A seasoned issue should not be confused with an initial public offering (IPO). An IPO occurs when a private company transitions to a publicly traded company where investors can buy and sell shares on a stock exchange. The IPO represents the first time public investors can purchase shares of the company. A seasoned issue, on the other hand, occurs when the management of an existing publicly traded company decides to sell additional shares of stock to raise money.

Types of Seasoned Issues

Dilutive Seasoned Issues

A seasoned issue that consists of new shares can considerably dilute the holdings of existing shareholders because it increases the total amount of shares on the secondary market. Current shareholders will experience a reduction in their percentage of equity ownership in the company. As the company issues more shares, each existing shareholder owns a smaller part of the company, thus diluting or reducing the value of each share.

The dangers of share dilution can negatively impact the value of a shareholder's investment and lead to a decline in the company's share price as investors respond by selling-off the company. Subscription rights are one way a company can protect shareholders from some of the effects of dilution. Subscription rights give existing shareholders the right to purchase shares of the seasoned issue, often at a discounted price, before the company opens up the new shares to the broader market.

Non-Dilutive Seasoned Issues

Seasoned issues from existing shareholders, however, do not dilute existing shareholders as this scenario does not create additional shares. In many cases, seasoned issues from existing shareholders involve founders or other managers (such as venture capitalists) selling all or a portion of their stakes in a company.

This is common in situations where a company's original IPO included a "lock-up" period during which the founding shareholders were disallowed from selling their shares. Seasoned issues, thus, are a preferred method for founding shareholders to monetize their positions.

Criticism of Seasoned Issues

Companies will frequently issue new shares as a way to raise money to fund new projects or to pay down debt. Investors may construe a seasoned issue as a sign the company is having financial problems. They may see it as a signal the company is running short on cash. This news can cause the price of both the outstanding shares and the new shares to fall. Investor sentiment may turn negative against the company as existing shareholders begin to experience the financial impact of share dilution.

Also, selling large volumes of shares—especially one that's thinly traded—can create downward pressure on a stock's price. For these reasons, it's important for an investor to consider multiple angles of a company's financial health when considering buying into a seasoned issue.

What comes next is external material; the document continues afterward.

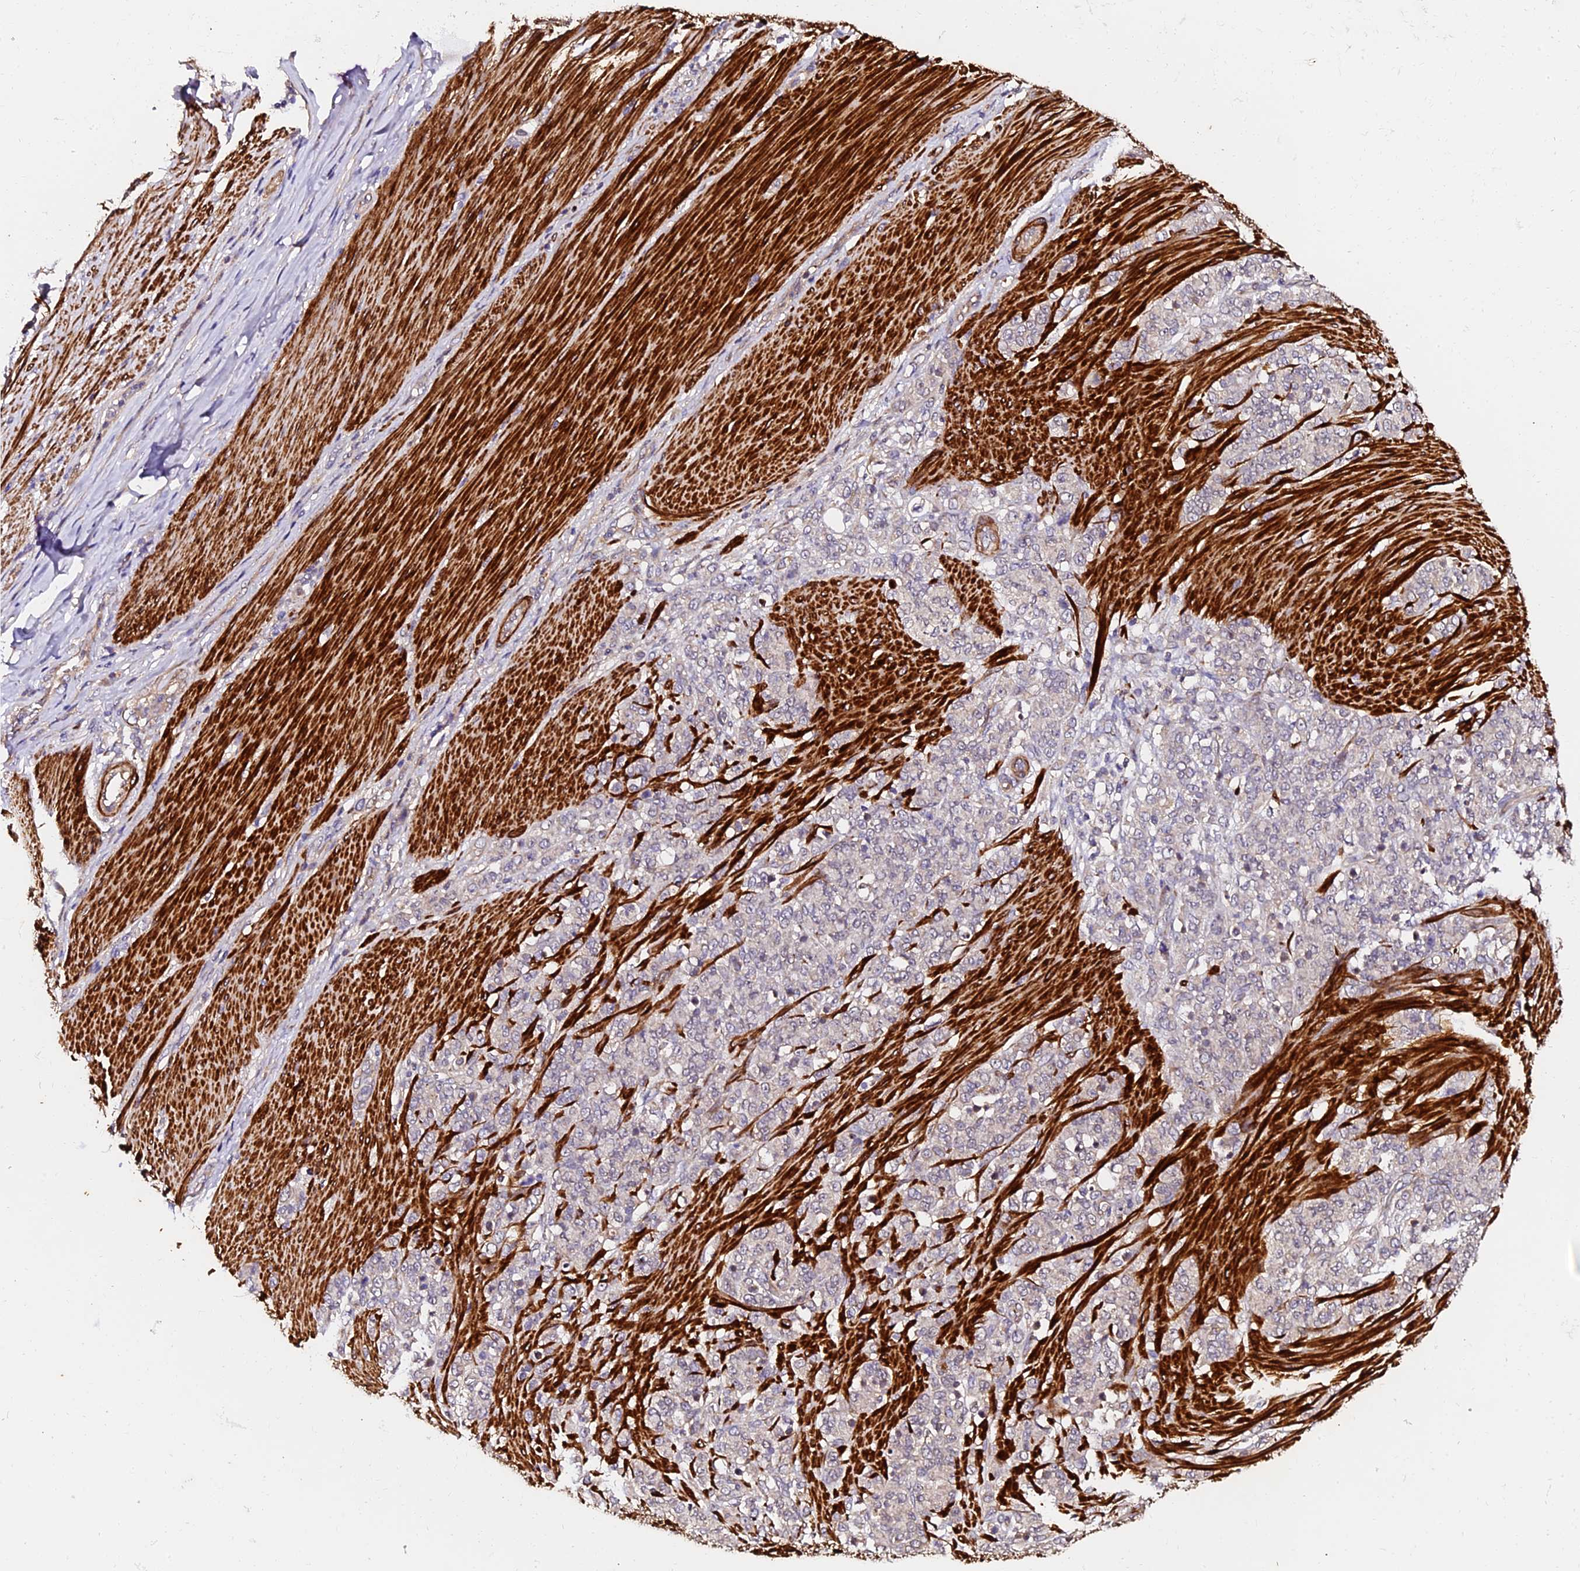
{"staining": {"intensity": "negative", "quantity": "none", "location": "none"}, "tissue": "stomach cancer", "cell_type": "Tumor cells", "image_type": "cancer", "snomed": [{"axis": "morphology", "description": "Adenocarcinoma, NOS"}, {"axis": "topography", "description": "Stomach"}], "caption": "Stomach cancer (adenocarcinoma) was stained to show a protein in brown. There is no significant expression in tumor cells. (DAB IHC, high magnification).", "gene": "TDO2", "patient": {"sex": "female", "age": 79}}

Examples of a Seasoned Issue

Consider Company ABC, a public company that wants to sell additional shares in a seasoned issue in order to raise money for a new factory. To accomplish this outcome, Company ABC hires an investment bank to do the underwriting, register it with the Securities and Exchange Commission (SEC), and handle the sale. The company receives the funds from the sale of the securities and is then able to use those funds to build their factory. In this example, the seasoned issue was dilutive to existing shareholders.

Private investors can also initiate a seasoned issue. Consider a wealthy investor with a very large block of Company XYZ shares, maybe 500,000 shares. In this type of seasoned issue, the private investor will receive the proceeds from the sale of the shares instead of the public company. This type of seasoned issue does not dilute outstanding shares.